## Exercise tasks
A. Translate this sentence from the article about the film Tip-Off Girls into Spanish: "A ring of truck hijackers is organized by Joseph Valkus, run by Red Deegan and fronted by Rena Terry, a woman who pretends to be helpless, tricking truckers to trust her before their shipments are stolen."
B. Write the next few sentences of the plot section in the article about the film Tip-Off Girls, picking up after its last sentence.

## Document excerpt

....................

- Theatrical release poster
- Directed by: Louis King
- Screenplay by: Maxwell Shane Robert Yost Stuart Anthony
- Produced by: William LeBaron
- Starring: Mary Carlisle Lloyd Nolan Roscoe Karns Buster Crabbe J. Carrol Naish Evelyn Brent Anthony Quinn
- Cinematography: Theodor Sparkuhl
- Edited by: Ellsworth Hoagland
- Music by: Leo Shuken
- Production company: Paramount Pictures
- Distributed by: Paramount Pictures
- Release date: April 1, 1938;
- Running time: 61 minutes
- Country: United States
- Language: English

= Tip-Off Girls =

1938 film by Louis King

Tip-Off Girls is a 1938 American crime film directed by Louis King, written by Maxwell Shane, Robert Yost and Stuart Anthony, and starring Mary Carlisle, Lloyd Nolan, Roscoe Karns, Buster Crabbe, J. Carrol Naish, Evelyn Brent and Anthony Quinn. It was released on April 1, 1938, by Paramount Pictures.

==Plot==

A ring of truck hijackers is organized by Joseph Valkus, run by Red Deegan and fronted by Rena Terry, a woman who pretends to be helpless, tricking truckers to trust her before their shipments are stolen.

....................

## Source information
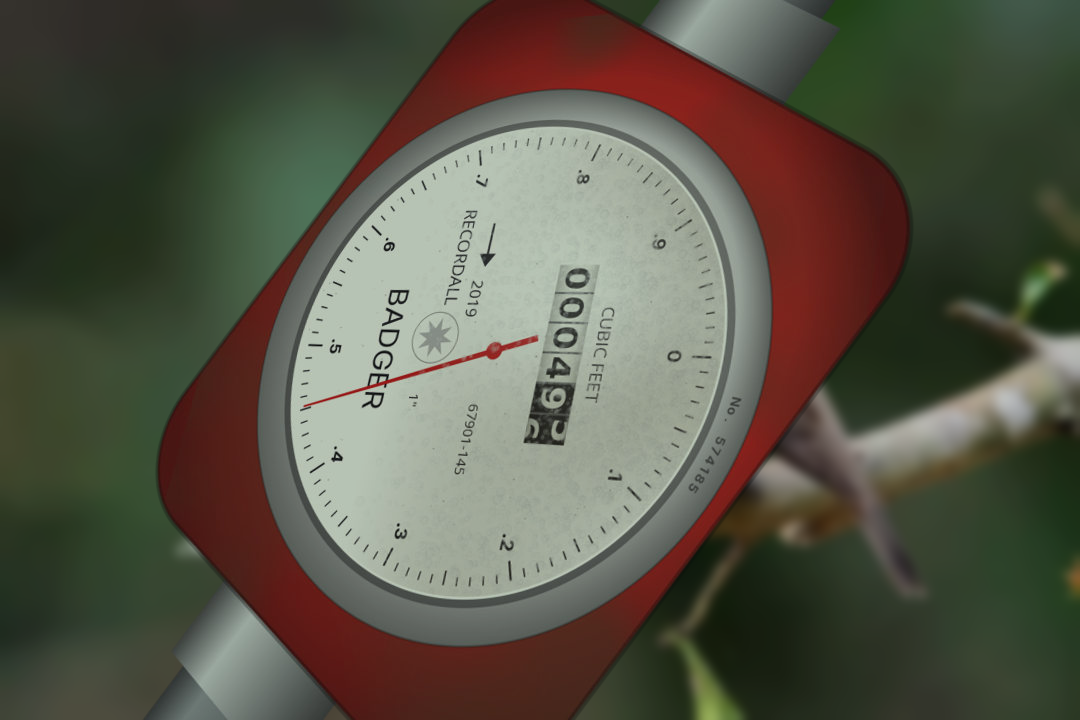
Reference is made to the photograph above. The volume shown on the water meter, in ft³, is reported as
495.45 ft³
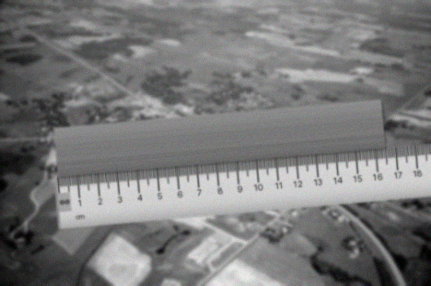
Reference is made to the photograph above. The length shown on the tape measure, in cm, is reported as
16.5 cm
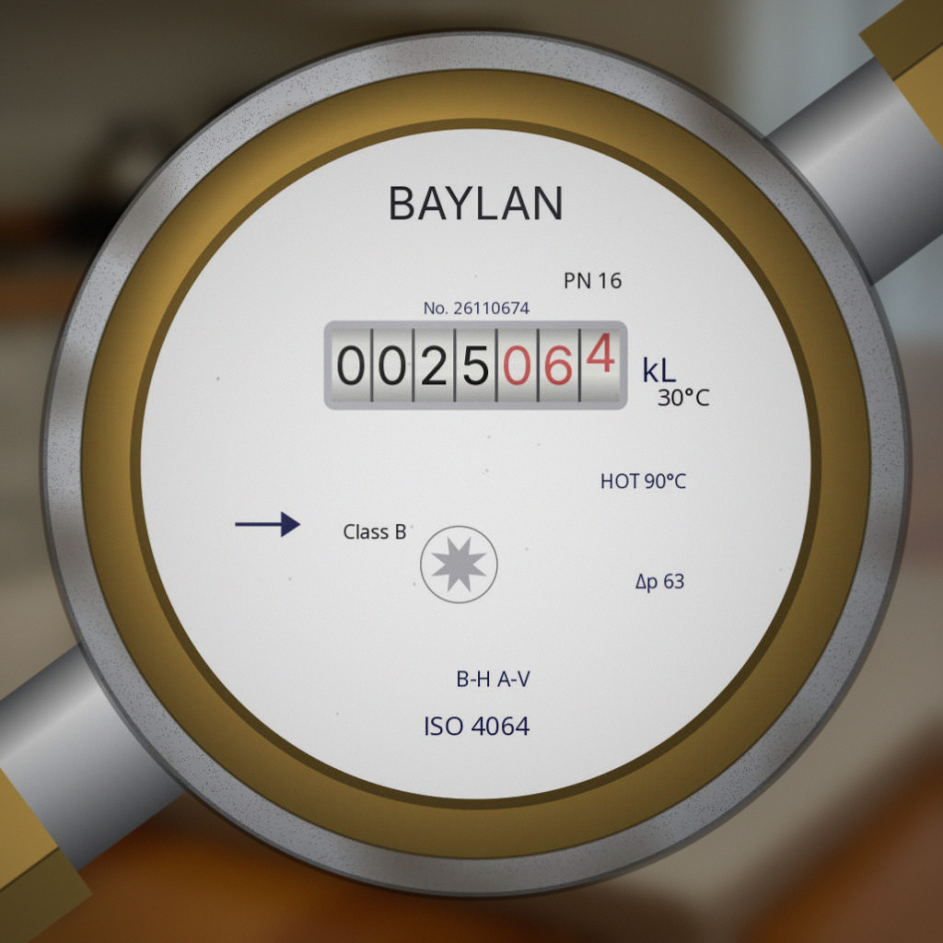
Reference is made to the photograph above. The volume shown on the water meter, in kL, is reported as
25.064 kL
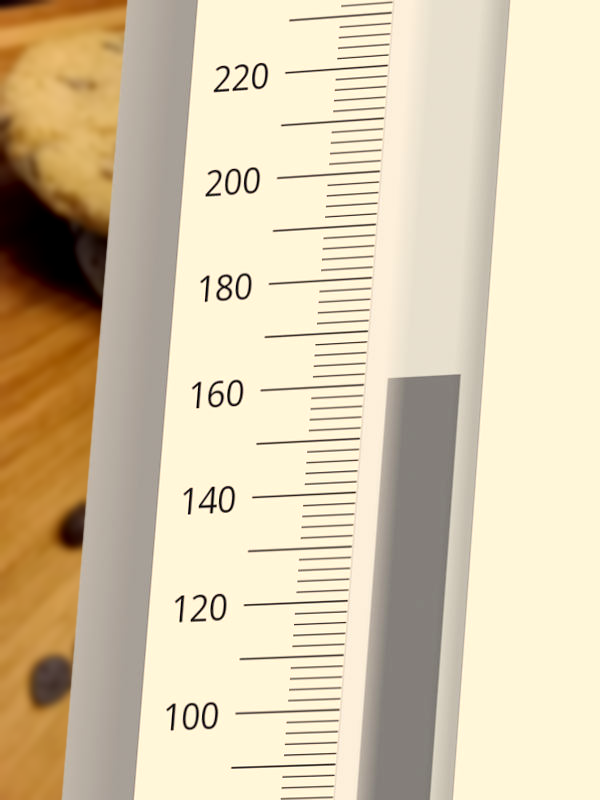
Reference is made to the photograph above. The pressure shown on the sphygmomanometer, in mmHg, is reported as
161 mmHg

....................

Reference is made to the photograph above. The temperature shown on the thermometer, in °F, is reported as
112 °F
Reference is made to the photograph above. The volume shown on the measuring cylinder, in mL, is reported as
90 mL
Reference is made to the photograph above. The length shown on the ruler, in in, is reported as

....................

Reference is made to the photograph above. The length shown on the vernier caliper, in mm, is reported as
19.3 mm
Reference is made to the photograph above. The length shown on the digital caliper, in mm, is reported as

....................

## Answer list
A. Una banda de secuestradores de camiones es organizada por Joseph Valkus, dirigida por Red Deegan y tiene como cara visible a Rena Terry, una mujer que finge estar indefensa y engaña a los camioneros para que confíen en ella antes de que les roben sus cargamentos.

B.
Out to bust up the racket, the FBI assigns agents Bob Anders and Tom Benson to go undercover. Pretending to be drivers, then thieves, they gain Valkus's trust. Bob also meets and falls for Marjorie Rogers, a secretary who is totally unaware of the illegal activities.

Bob is overheard tipping off the FBI to the next heist. He is beaten by Valkus's men, but Marjorie manages to write and deliver a note that brings federal agents to the rescue.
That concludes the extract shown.